212. A LA MÊME.

Potsdam, 28 août 1748.



Ma très-chère sœur,

J'ai eu la satisfaction de recevoir deux de vos chères lettres presque à la fois. Je vous avoue, ma très-chère sœur, que je souffre véritablement de ne. pouvoir pas vous rendre mes devoirs à la noce de votre fille unique. Si j'avais pu un tant soit peu accommoder mon empressement aux circonstances où je me trouve présentement, je n'aurais pas manqué de me rendre à Baireuth; mais, d'un côté, les médecins m'ont conseillé les eaux pour me soulager des hémorroïdes dont je suis souvent tourmenté, et, de l'autre, les affaires de la paix, les intrigues des Autrichiens, la marche des Russes, l'état incertain de la santé du roi de Suède, et des objets de cette importance, me tiennent dans une attention perpétuelle. C'est un tableau dont je n'ose presque point détourner la vue. De plus, mes deux ministres des affaires étrangères sont malades et presque hors d'état de travailler, de sorte que tout leur ouvrage retombe sur moi. Ce sont des conjonctures si fâcheuses, que, malgré mon envie de revoir une sœur que j'adore, je suis obligé de me refuser cette satisfaction. Mon frère de Prusse ne pourra pas l'avoir non plus; car, quoiqu'il soit à présent sans fièvre, il est cependant si exténué, que je ne <186>crois pas qu'il regagne toutes ses forces avant deux mois d'ici. J'aurais cependant été fâché que cette noce se passât sans que personne de la famille y fût, et mes deux frères cadets se tiennent prêts de partir, et ils seront à Baireuth le jour que vous leur écrirez d'y arriver. Je les chargerai de mille vœux et de mille bénédictions, tant pour la mère, qui me tient extrêmement au cœur, que pour la fille. Si nos souhaits peuvent être efficaces, vous pouvez compter, ma très-chère sœur, sur l'accomplissement des miens; ils vous porteront une santé parfaite, une longue vie qui ne sera qu'un tissu de prospérités, et la réalité de tout ce que votre cœur désire. Quant à ma nièce, je lui souhaite beaucoup de patience, une heureuse lignée, une bonne humeur perpétuelle, et, plus que tout le reste, qu'elle soit toujours semblable à son illustre mère.
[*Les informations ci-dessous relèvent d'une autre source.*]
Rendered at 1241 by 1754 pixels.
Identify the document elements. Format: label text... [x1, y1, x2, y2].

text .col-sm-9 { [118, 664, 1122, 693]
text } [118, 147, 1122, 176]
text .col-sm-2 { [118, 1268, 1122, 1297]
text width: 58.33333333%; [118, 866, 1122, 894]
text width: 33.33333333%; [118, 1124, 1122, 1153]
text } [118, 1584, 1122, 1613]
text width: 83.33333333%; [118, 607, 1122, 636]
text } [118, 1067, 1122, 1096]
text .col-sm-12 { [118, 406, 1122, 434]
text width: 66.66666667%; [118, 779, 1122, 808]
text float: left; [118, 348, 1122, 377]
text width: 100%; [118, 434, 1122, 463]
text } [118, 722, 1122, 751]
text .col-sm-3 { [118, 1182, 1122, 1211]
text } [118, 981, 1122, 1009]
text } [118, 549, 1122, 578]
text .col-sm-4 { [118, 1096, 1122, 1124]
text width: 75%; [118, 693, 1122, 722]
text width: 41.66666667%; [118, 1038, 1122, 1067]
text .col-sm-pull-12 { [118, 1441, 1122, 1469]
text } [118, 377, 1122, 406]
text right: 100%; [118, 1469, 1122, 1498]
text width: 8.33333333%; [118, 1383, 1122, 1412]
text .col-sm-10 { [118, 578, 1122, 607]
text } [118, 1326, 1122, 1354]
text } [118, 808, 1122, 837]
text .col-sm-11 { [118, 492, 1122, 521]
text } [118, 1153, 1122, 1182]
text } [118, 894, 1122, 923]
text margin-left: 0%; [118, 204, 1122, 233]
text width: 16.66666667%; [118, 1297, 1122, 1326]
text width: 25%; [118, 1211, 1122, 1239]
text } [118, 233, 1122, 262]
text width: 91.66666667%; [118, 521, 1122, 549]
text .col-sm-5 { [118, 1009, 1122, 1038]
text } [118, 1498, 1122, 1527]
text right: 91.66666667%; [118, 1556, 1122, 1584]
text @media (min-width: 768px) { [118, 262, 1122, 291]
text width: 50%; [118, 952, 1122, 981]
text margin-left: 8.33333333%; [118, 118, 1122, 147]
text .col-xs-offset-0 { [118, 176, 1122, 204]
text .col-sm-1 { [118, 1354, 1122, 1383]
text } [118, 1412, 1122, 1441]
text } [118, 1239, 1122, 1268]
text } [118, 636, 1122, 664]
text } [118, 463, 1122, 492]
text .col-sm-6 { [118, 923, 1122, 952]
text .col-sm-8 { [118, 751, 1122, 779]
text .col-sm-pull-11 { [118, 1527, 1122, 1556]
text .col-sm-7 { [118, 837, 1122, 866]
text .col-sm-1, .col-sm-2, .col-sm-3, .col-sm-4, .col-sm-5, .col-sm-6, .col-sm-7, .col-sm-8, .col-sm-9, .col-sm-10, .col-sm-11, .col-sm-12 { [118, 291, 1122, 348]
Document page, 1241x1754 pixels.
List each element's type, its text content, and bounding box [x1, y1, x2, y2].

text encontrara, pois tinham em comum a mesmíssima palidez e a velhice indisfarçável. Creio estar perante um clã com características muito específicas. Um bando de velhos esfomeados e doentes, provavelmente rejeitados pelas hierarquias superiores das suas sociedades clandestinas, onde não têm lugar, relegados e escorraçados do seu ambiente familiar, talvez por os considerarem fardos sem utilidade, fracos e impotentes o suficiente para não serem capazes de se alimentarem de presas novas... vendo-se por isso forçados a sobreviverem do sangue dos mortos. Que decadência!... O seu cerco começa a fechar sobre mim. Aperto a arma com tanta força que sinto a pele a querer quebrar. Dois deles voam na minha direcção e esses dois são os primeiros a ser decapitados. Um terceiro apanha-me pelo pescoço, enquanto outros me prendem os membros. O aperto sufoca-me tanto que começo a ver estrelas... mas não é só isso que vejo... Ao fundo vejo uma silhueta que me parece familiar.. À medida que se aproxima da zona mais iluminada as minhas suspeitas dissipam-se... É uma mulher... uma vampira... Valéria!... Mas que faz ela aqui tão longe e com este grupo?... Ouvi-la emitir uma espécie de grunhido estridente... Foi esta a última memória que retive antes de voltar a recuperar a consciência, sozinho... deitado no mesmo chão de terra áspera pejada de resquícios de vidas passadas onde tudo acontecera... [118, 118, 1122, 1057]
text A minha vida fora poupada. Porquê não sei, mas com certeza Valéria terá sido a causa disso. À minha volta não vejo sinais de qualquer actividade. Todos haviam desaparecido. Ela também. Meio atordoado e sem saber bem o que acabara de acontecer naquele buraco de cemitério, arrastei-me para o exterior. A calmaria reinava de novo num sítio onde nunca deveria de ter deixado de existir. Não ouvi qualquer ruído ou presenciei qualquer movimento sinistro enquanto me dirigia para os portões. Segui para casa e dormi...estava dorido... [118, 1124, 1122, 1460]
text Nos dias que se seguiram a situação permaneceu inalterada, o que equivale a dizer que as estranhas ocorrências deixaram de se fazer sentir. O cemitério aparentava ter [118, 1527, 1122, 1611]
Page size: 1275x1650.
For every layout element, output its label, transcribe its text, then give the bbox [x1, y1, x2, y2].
Je crois que tout ce qu'on pourra obtenir du Duc, ce sera un délai de quinze jours. Je pars, le commencement de la semaine qui vient, pour la Silésie, où je m'arrêterai jusque vers la fin du mois, y ayant plus d'affaires que je n'avais cru y trouver. La Molteni1_210-a partira aujourd'hui, et je suis persuadé qu'elle ne vous sera ni importune, ni trop coûteuse. Je me recommande, ma très-chère sœur, dans la continuation de votre précieuse amitié, étant avec la plus haute estime et la plus parfaite tendresse, ma très-chère sœur, etc.


1_210-a Voyez t. XVIII, p. 71, et ci-dessus, p. 127.